Michael Jackson is at number 6. Somebody really knows how to sell records. This bid is perfectly timed, since all the re-releases are still on the shelves and on the charts. If Epic didn't buy itself this placement, I need more proof.

Down in the 40's, we have both Jacques Herzog and Santiago Calatrava. This is just more circumstantial evidence this list was rigged. How many American men have even heard of these guys? They have to be buy-ins. On a real list, made from actual votes, these two would not make the top 10,000. Maybe a few architects do read AskMen, but they are still going to be outvoted 1,000 to one by the sports and actor voters. In a real poll, Herzog and Calatrava would be below Gary Coleman, Larry the Cable Guy, Tom Bosley, and the 1980 hockey team's third alternate.

Same for Italo Zucchelli. This is just the Calvin Klein entry this year. Nobody voted for this guy. Nobody.

Robert Pattinson is another buy-in, this time from Hollywood. I could see Pattinson high on a list voted on by teenage girls, but the guys that were supposed to have voted for Draper and Usain Bolt and Lebron James wouldn't vote for pretty-boy Pattinson.

Andre Balazs, who owns a posh hotel in New York, is presented to us as a top vote-getter. Nope. I don't have to believe everything I read, and I don't believe this. What I believe is that Andre actually got fewer votes than Zucchelli. By my rules, he voted for himself, was penalized one vote, so his total is -1.
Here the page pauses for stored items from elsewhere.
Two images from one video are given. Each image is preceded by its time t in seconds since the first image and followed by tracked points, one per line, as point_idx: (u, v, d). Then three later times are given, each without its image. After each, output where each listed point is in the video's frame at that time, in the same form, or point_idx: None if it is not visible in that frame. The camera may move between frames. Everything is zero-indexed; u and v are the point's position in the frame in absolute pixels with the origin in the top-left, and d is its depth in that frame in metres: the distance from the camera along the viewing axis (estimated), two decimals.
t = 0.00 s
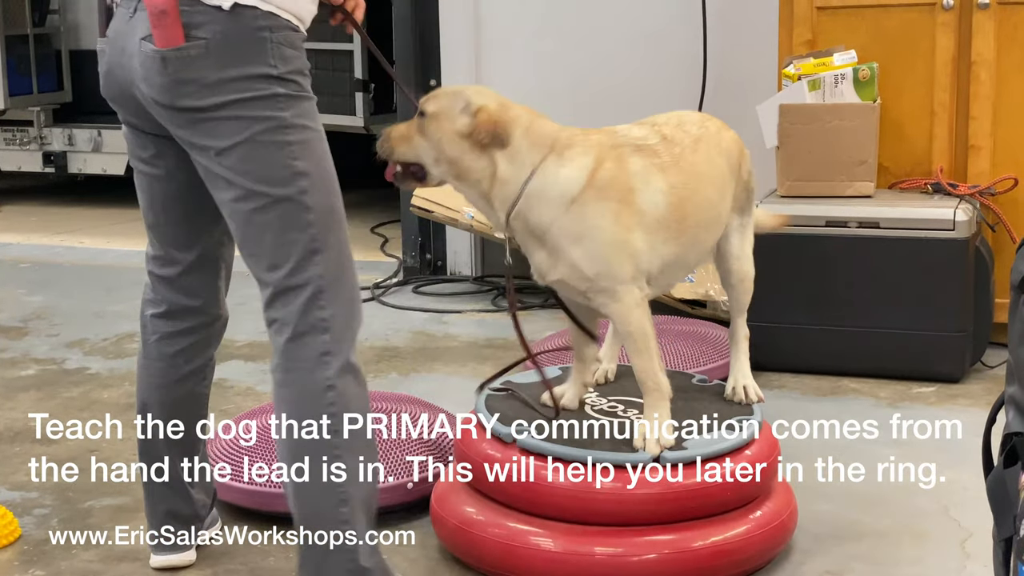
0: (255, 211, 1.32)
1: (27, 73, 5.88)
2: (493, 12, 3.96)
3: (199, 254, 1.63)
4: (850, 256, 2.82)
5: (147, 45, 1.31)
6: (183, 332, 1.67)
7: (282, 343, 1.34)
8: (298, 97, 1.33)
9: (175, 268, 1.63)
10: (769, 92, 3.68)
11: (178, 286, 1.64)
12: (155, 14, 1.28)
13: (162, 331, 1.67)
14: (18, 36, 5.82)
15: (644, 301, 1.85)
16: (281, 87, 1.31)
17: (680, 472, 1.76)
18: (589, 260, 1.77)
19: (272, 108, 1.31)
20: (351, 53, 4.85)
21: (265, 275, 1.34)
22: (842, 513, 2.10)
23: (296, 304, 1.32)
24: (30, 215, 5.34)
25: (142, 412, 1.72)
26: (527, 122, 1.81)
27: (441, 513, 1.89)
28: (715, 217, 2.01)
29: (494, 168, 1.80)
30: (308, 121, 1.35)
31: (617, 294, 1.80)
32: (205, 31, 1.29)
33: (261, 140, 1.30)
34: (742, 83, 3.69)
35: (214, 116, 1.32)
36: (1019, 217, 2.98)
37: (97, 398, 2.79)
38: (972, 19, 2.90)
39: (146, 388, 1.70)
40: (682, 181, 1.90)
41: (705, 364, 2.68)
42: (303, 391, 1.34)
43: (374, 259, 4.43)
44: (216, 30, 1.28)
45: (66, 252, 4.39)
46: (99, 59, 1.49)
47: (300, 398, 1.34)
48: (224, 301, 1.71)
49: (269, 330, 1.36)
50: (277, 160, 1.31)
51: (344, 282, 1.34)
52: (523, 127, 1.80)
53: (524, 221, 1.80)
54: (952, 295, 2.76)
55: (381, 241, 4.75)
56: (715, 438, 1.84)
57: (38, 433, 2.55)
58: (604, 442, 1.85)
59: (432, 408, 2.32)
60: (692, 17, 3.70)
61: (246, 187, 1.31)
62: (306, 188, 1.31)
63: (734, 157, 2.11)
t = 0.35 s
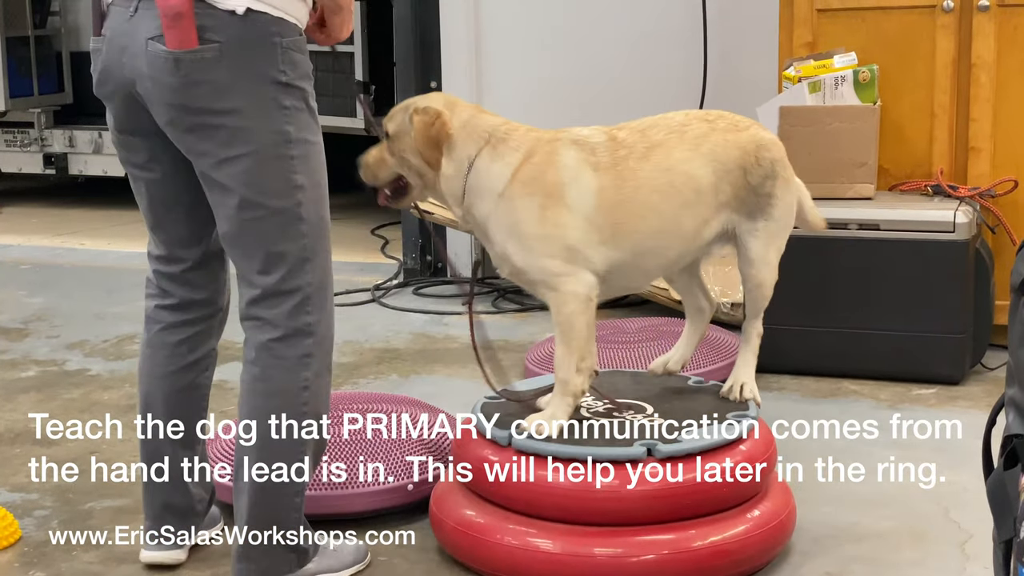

Jeff Bezos. Who are these people? Actual human men are going to vote for the founder of Amazon? Sure, and next year they will vote for the executive vice-president of marketing at Ebay and the copy boy at Mozilla and the bike messenger at Oracle.

Bear Grylls is the Discovery channel rep on the list, a handsome phony positioned to make you go to REI and spend $120 on a pair of pants that you could get at Old Navy for $15. Grylls holds the record for indoor freefall, among other things, which is again ironic. The American or British male has been in indoor freefall for about a century now, which makes Grylls record of an hour and a half seem paltry. Grylls also paramotored over Angel falls with an expeditionary group in an attempt to reach the highest, most remote mesa in South America. . . where they could leave a few empty Dasani bottles and Powerbar wrappers. He circumnavigated the British Isles on a JetSki (really), adding ten thousand gallons of petrol and exhaust to the biosphere, and holds the record for highest open-air dinner party (truly), at 25,000 feet, under a hot-air balloon. In practice for this important and memorable feat, he made over 200 parachute jumps, wasting enough fossil fuel to light Rwanda for a month. In future, he will attempt to circumnavigate his own ego on a raft inflated by his own carbon offsets. The trip is expected to take 11 weeks, with favorable winds.

If you don't believe in buy-ins, check out Gary Vaynerchuk at number 18. Gary is a wine critic, sandwiched in this list between Ashton Kutcher and Ryan Seacrest. Does Ashton even know how to spell wine? Can Ryan remove a cork, from his ass? The wine business must be good, is all I can say, if Gary can afford to buy in above Seacrest and Clooney and Pitt.

Jack Dorsey is just a lower-ranked Zuckerberg. Dorsey is the guy behind Twitter, which will last into next year, maybe, when it will be replaced by Twatter. Again, I bet no one voted for this guy except his own executives and bankers and agents.

Likewise, Tom Ford is a higher placed Zucchelli. Ford simply outbid Calvin Klein for this placement.

Dana White, of Ultimate Fighting, is one more example of my thesis. He has money to buy this sort of promotion. This list is nothing more than propaganda for big business. It is a transparent and ridiculous fictional poll topped by a fictional character, in a fictional country on a fictional planet in a universe only statistically and hypothetically allowed to exist (check Wikipedia if you don't believe me: page: quantum mechanics).